Work request: Every line from the one holding "module _dff(clk,d,q,qb); //D flip-flop" to the end of the entries should be repeated exactly, with the pictures left out.

Text-based design files
BEGIN

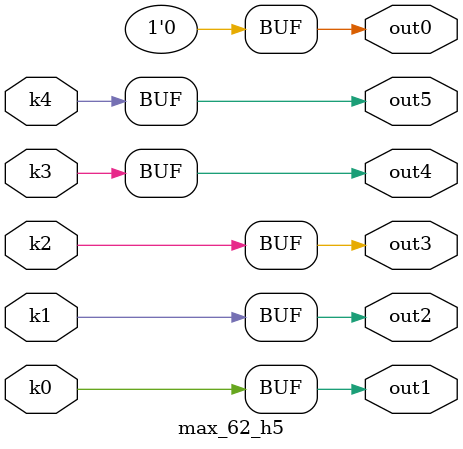
<source format=v>
module max_62(pi00, pi01, pi02, pi03, pi04, pi05, pi06, pi07, pi08, pi09, pi10, pi11, pi12, pi13, po0, po1, po2, po3, po4, po5);
input pi00, pi01, pi02, pi03, pi04, pi05, pi06, pi07, pi08, pi09, pi10, pi11, pi12, pi13;
output po0, po1, po2, po3, po4, po5;
wire k0, k1, k2, k3, k4;
max_62_w5 DUT1 (pi00, pi01, pi02, pi03, pi04, pi05, pi06, pi07, pi08, pi09, pi10, pi11, pi12, pi13, k0, k1, k2, k3, k4);
max_62_h5 DUT2 (k0, k1, k2, k3, k4, po0, po1, po2, po3, po4, po5);
endmodule

module max_62_w5(in13, in12, in11, in10, in9, in8, in7, in6, in5, in4, in3, in2, in1, in0, k4, k3, k2, k1, k0);
input in13, in12, in11, in10, in9, in8, in7, in6, in5, in4, in3, in2, in1, in0;
output k4, k3, k2, k1, k0;
assign k0 =   in0 ? ~in10 : ~in5;
assign k1 =   in0 ? ~in11 : ~in6;
assign k2 =   in0 ? ~in12 : ~in7;
assign k3 =   in0 ? ~in13 : ~in8;
assign k4 =   (((~in13 | (in8 & (in2 | in3))) & (in8 | in2 | in3)) | (~in9 & in4) | (~in10 & in5) | (~in11 & in6) | (~in12 & in7)) & ((~in9 & in4) | (((~in10 & in5) | ((~in12 | in7 | (~in11 & in6)) & (~in11 | in6))) & (~in10 | in5))) & ~in1 & (~in9 | in4);
endmodule

module max_62_h5(k4, k3, k2, k1, k0, out5, out4, out3, out2, out1, out0);
input k4, k3, k2, k1, k0;
output out5, out4, out3, out2, out1, out0;
assign out0 = 0;
assign out1 = k0;
assign out2 = k1;
assign out3 = k2;
assign out4 = k3;
assign out5 = k4;
endmodule

</source>
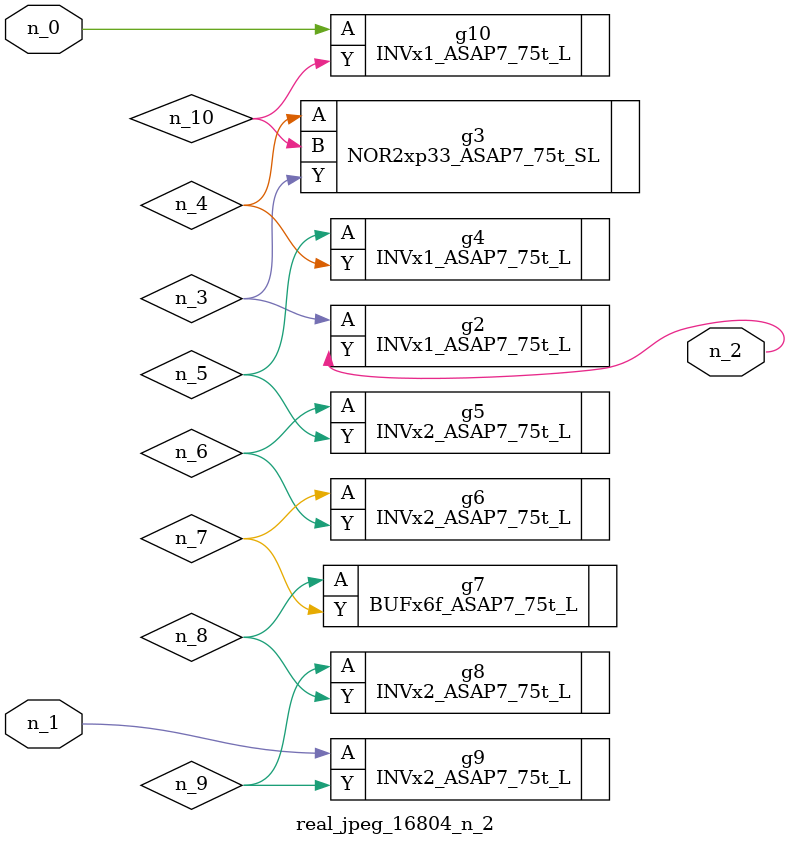
<source format=v>
module real_jpeg_16804_n_2 (n_1, n_0, n_2);

input n_1;
input n_0;

output n_2;

wire n_5;
wire n_4;
wire n_8;
wire n_6;
wire n_7;
wire n_3;
wire n_10;
wire n_9;

INVx1_ASAP7_75t_L g10 ( 
.A(n_0),
.Y(n_10)
);

INVx2_ASAP7_75t_L g9 ( 
.A(n_1),
.Y(n_9)
);

INVx1_ASAP7_75t_L g2 ( 
.A(n_3),
.Y(n_2)
);

NOR2xp33_ASAP7_75t_SL g3 ( 
.A(n_4),
.B(n_10),
.Y(n_3)
);

INVx1_ASAP7_75t_L g4 ( 
.A(n_5),
.Y(n_4)
);

INVx2_ASAP7_75t_L g5 ( 
.A(n_6),
.Y(n_5)
);

INVx2_ASAP7_75t_L g6 ( 
.A(n_7),
.Y(n_6)
);

BUFx6f_ASAP7_75t_L g7 ( 
.A(n_8),
.Y(n_7)
);

INVx2_ASAP7_75t_L g8 ( 
.A(n_9),
.Y(n_8)
);


endmodule
</source>
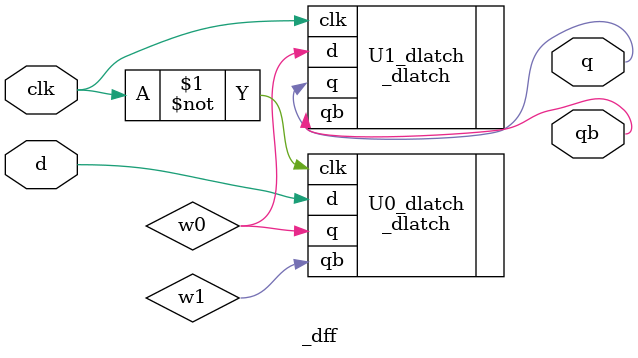
<source format=v>
module _dff(clk,d,q,qb); //D flip-flop
	input clk,d;
	output q,qb;
	wire w0,w1;
	
	_dlatch U0_dlatch(.d(d),.clk(~clk),.q(w0),.qb(w1)); //use 2 D Latch
	_dlatch U1_dlatch(.d(w0),.clk(clk),.q(q),.qb(qb));
	
endmodule
</source>
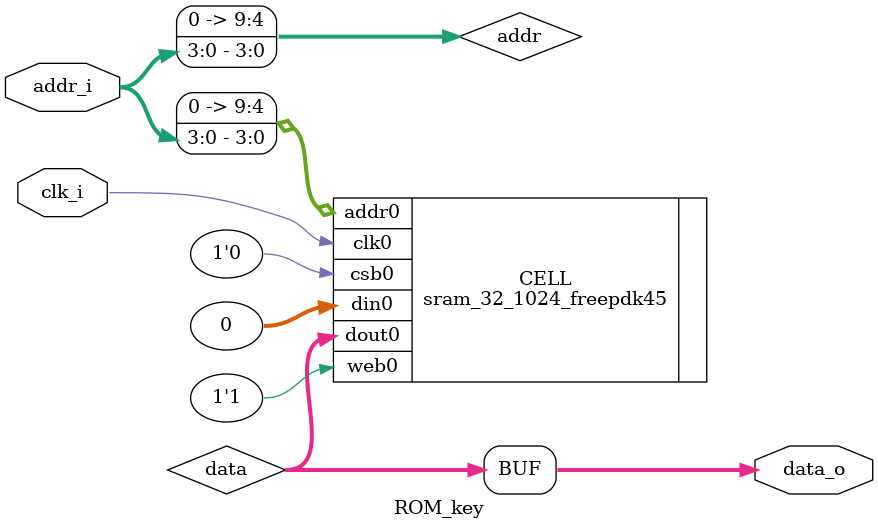
<source format=sv>
module ROM_key(
		input clk_i,
		input [3:0] addr_i,

		output [31:0] data_o
);

wire [31:0] data;
wire [9:0] addr;

assign addr = {6'd0 ,addr_i};


sram_32_1024_freepdk45 CELL (.clk0(clk_i), .csb0(1'b0), .web0(1'b1), .addr0(addr), .din0(32'd0), .dout0(data));


assign data_o = data;


endmodule

</source>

END

Written solution:
module _dff(clk,d,q,qb); //D flip-flop
	input clk,d;
	output q,qb;
	wire w0,w1;
	
	_dlatch U0_dlatch(.d(d),.clk(~clk),.q(w0),.qb(w1)); //use 2 D Latch
	_dlatch U1_dlatch(.d(w0),.clk(clk),.q(q),.qb(qb));
	
endmodule
</source>
<source format=sv>
module ROM_key(
		input clk_i,
		input [3:0] addr_i,

		output [31:0] data_o
);

wire [31:0] data;
wire [9:0] addr;

assign addr = {6'd0 ,addr_i};


sram_32_1024_freepdk45 CELL (.clk0(clk_i), .csb0(1'b0), .web0(1'b1), .addr0(addr), .din0(32'd0), .dout0(data));


assign data_o = data;


endmodule

</source>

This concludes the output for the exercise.